仲間の死、脳梗塞に倒れたドラマーの復活 ラウドネスが切り開くビジネスモデルの「誕生前夜」:CDや配信の「次の一手」(5/8 ページ)
デビューから41周年を迎えた日本のヘヴィメタルバンド「LOUDNESS(ラウドネス)」。所属事務所の社長に、コロナ禍以降のラウドネスの活動、ビジネスモデルについて聞く。
功績の一方で知名度は高くない 理由は?
――ビルボード誌のチャートに入ったのは、いつごろだったんですか?
1985年の「THUNDER IN THE EAST(サンダー・イン・ジ・イースト)」と、その次の「LIGHTINIG STRIKES(ライトニング・ストライクス)」の時ですね。
――日本人では坂本九、BABYMETALなどがチャートインしたことで知られていますが、ラウドネスは多くのアーティストがリスペクトしている反面、日本では一般的にあまり知られていません。それは、どうしてだと思いますか?
ラウドネスは、家族みんなで聴いて楽しいという音楽ではないですからね。前編でも述べたような、日本のポップスという意味で、お茶の間に届くほどのヒット曲はありませんから。
それと日本人は、ある程度の年齢を重ねると、仕事で忙しくなったり、家族を持ったりとライフスタイルが変化して、音楽を聴かなくなってしまうんですね。外国ではそういったことがないんですが。
メンバーが居酒屋なんかに行くと「昔、ラウドネスよく聴いていました!」と言われるらしいんですが、メンバーは「今、聴いてね!」と言うそうです。また、最近のイベントなどでも、制作には若い方が多いのですが、「サインください」と来るのは、やはり「昔、聴いていました」という40〜50代の方ですね。
実は、そういう方がいっぱいおられるのですが、ある年齢を境に、好きだった音楽を聴かなくなる「断絶」が起こっています。若い頃はヘヴィメタルが好きで、60歳になったら演歌好きになるかというとそういうわけではないのですが、やはりみなさんの生活が変わるんだと思います。

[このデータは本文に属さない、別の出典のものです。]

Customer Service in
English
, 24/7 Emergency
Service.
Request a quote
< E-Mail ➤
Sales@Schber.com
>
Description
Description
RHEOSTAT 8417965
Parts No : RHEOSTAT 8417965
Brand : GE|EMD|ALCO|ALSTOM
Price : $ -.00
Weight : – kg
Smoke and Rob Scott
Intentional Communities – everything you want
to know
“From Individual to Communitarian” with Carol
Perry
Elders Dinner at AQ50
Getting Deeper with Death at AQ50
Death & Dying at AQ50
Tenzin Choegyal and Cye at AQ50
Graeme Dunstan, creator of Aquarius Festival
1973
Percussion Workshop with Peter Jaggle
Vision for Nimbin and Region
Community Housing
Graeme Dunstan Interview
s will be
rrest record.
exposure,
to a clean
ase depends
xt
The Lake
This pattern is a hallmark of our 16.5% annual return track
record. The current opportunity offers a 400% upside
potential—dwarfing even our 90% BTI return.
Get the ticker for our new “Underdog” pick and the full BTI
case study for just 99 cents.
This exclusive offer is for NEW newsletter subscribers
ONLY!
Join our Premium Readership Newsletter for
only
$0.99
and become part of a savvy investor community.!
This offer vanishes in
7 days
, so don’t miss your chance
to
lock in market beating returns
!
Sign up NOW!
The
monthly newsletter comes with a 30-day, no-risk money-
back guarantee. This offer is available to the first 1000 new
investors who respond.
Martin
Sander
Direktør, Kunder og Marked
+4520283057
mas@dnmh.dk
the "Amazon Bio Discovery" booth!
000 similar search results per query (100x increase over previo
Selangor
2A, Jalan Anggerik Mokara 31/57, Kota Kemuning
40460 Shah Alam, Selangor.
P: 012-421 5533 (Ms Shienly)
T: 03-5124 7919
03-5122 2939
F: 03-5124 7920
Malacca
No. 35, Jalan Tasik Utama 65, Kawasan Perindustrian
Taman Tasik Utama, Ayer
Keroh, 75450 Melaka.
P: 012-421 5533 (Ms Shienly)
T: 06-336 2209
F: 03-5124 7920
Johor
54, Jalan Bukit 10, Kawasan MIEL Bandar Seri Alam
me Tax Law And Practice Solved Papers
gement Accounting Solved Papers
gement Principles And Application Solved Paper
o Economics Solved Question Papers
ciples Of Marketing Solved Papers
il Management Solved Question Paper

そういう方が、CDを買って、ライブに来てくれるといいんですけどね。
一方で、(ラウドネスのギタリスト)高崎晃や(ドラムだった)故・樋口宗孝が、今やアニソン界のプリンスの異名を持つ影山ヒロノブさんとデビューしたLAZY(レイジー)というバンドでは、当時のファンはもう60歳くらいなんですけど、ライブをやるとそんな奥様方が大勢いらっしゃいます。子育ても終え、家庭的にも落ち着き、時間にもお財布にも余裕があるからかもしれません。
――今回の40周年ツアーに対しては、高崎さんなどのメンバーはどんな意気込みなんですか。
「コロナに負けないで」「音楽の力を信じる」という感じでしょうか。高崎やメンバーが言いたいことは、ニューアルバムに詰まっています。
高崎自体はレイジーのデビューで大阪から東京に出てきた時から全然変わっていなくて、レイジー時代の曲「DREAMER」と、今回のアルバムの曲「OEOEO」の歌詞には相通ずるところもあります。
最近のインタビューでも、これからの夢は「細く長くというより、もう1回、米国でビルボードの上位を取りに行く」と言っていて現状に全く満足していません。だから、これからも作品を出して、ツアーを続けていきます。